Just some notes for thesis building.
In less than 15 years, transcatheter aortic valve replacement (TAVR) has progressed from a procedure of last resort in patients at prohibitively high perioperative risk for major morbidity and mortality from surgical valve replacement to a viable alternative option to surgery in most patients with native (non-bicuspid) aortic valve stenosis. The number of medical centers offering TAVR has rapidly proliferated.
Is there a market?
1. Is TAVR is a rapidly growing procedure with massive TAM
a. The Transcatheter Aortic Valve Implantation (TAVI) Market revenue was valued at $2,761 million in 2017 and is expected to reach $8,138 million by 2025, growing at a CAGR of 13.8% from 2018 to 2025. The volume market was valued at 107,011 units in 2017 and is expected to reach 337,778 units by 2025, growing at a CAGR of 14.8% from 2018 to 2025.
Is there a problem the company is solving?
2. Are TAVR patients are becoming younger so will need valves that last longer?
In 2019, the first year TAVR was FDA-approved for low-risk patients, this population made up 11.5% of all TAVR patients and had a median age of 75.
This was off the back of the PARTNER 3 trial which looked at TAVR for low risk patients. It found that TAVR was superior to surgery with regard to the primary composite end point of death, stroke, or rehospitalization at 1 year. - The most important limitation of this trial is the current results reflect only 1-year outcomes and do not address the problem of long-term structural valve deterioration. “This is a landmark study because it involves 80 percent of the people who are currently being treated with surgery for aortic stenosis. Our hope was that TAVR would be non-inferior or comparable to surgery, and we were surprised to find an almost 50 percent reduction in the primary endpoint, from 15.1 percent in the surgical group to 8.5 percent with TAVR,” said Martin B. Leon, M.D.

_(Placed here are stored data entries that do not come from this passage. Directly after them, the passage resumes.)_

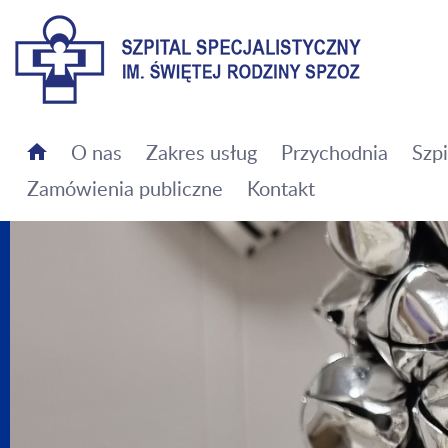
Szpital Specjalistyczny im. Świętej Rodziny SPZOZ
O nas
Zakres usług
Przychodnia
Szpi
Zamówienia publiczne
Kontakt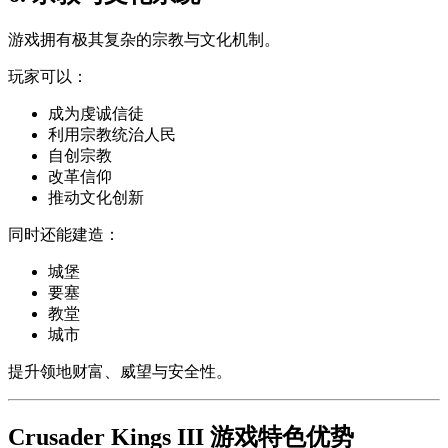
游戏拥有极其复杂的宗教与文化机制。
玩家可以：
成为虔诚信徒
利用宗教统治人民
自创宗教
改革信仰
推动文化创新
同时还能建造：
城堡
要塞
教堂
城市
提升领地财富、威望与安全性。
Crusader Kings III 游戏特色优势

“There is a lot of long-term data on surgical valve durability, so in younger patients, which Valh said includes patients in their 60s and 70s, surgery might be the way to go. He explained a younger TAVR patient will almost certainly need to undergo a second valve replacement, which can be performed as a TAVR valve-in-valve procedure, but the patient's valve size then becomes important to guarantee there will be adequate room to place another TAVR device. "Unfortunately, not everybody is born with a valve annulus big enough where we can just do three to four TAVR procedures to carry them all the way to the end of their life span," he said.
3. Is Anteris’s technology unique? Are their claims believable?
a. I think this is the hardest question to answer but also the most important
i. The study the company sites as evidence was a study of The tissue-engineered ADAPT® bovine pericardial scaffold in 30 children who had repairs to congenital heart conditions they were followed up to 10 years and there was minimal calcification. (ADAPT is commercially available)
ii. They then use this material to make a single piece valve DurAVR and state that it should be more durable. A 2004 study is referenced which basically was just some mathematical modelling of stress distribution over a valve dependant on shape (Hardly convincing).
iii. Unfortunately valve degeneration is a complex process that goes far beyond mechanical stress if you are so inclined there is a good overview here.
And after reading through this material I think it’s plausible that they are on the right path (combination of mechanical design and minimising causes of calcification. However, I haven’t chased up what the competitors are up to.